* [Instructions to follow] Write out exactly the lines from the one containing "X4Y2278D02*" through the last line of the records below, and no others.

* [Source records]
....

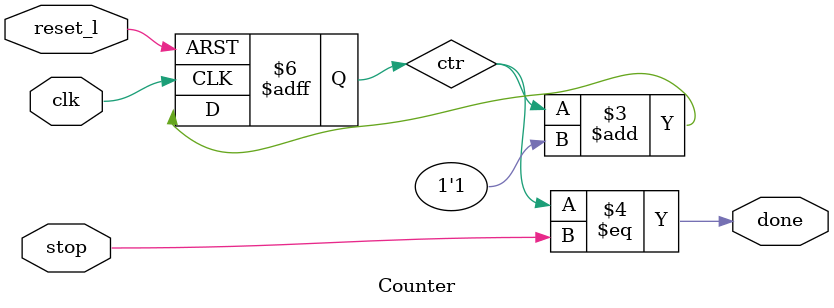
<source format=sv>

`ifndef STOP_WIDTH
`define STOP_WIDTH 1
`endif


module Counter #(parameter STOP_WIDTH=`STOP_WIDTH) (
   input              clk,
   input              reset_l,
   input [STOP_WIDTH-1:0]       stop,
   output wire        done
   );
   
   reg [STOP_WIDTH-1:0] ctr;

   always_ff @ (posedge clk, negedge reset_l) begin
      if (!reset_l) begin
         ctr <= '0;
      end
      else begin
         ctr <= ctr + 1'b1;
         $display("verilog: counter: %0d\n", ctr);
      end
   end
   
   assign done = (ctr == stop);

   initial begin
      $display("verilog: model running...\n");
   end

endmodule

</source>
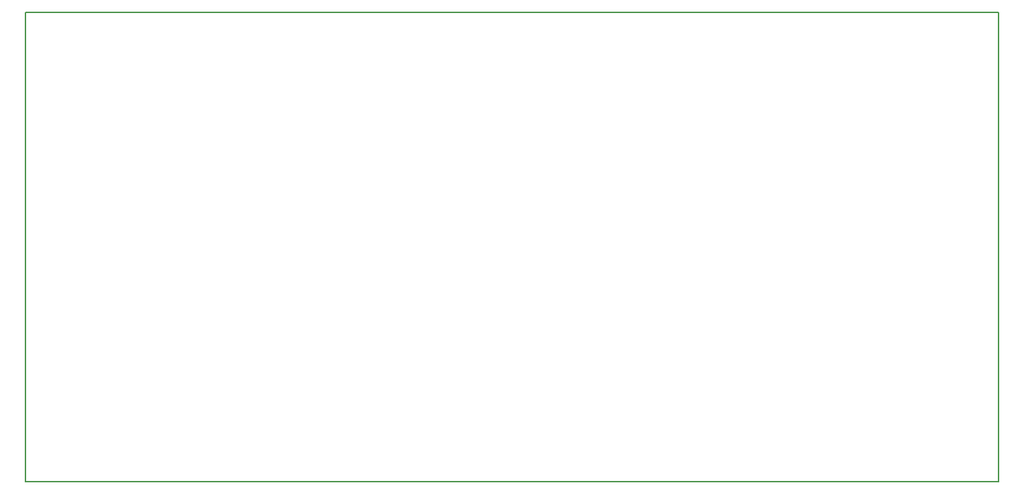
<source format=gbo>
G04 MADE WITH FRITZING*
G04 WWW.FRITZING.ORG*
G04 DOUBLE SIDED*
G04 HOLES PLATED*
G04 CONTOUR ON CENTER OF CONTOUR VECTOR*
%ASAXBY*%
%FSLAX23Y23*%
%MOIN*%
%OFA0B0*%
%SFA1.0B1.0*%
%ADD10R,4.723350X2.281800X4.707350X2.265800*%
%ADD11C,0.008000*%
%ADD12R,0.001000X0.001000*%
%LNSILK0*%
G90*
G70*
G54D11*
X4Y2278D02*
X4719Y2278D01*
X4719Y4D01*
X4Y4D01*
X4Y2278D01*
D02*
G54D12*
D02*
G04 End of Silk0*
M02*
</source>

....

* [Finished task]
X4Y2278D02*
X4719Y2278D01*
X4719Y4D01*
X4Y4D01*
X4Y2278D01*
D02*
G54D12*
D02*
G04 End of Silk0*
M02*
</source>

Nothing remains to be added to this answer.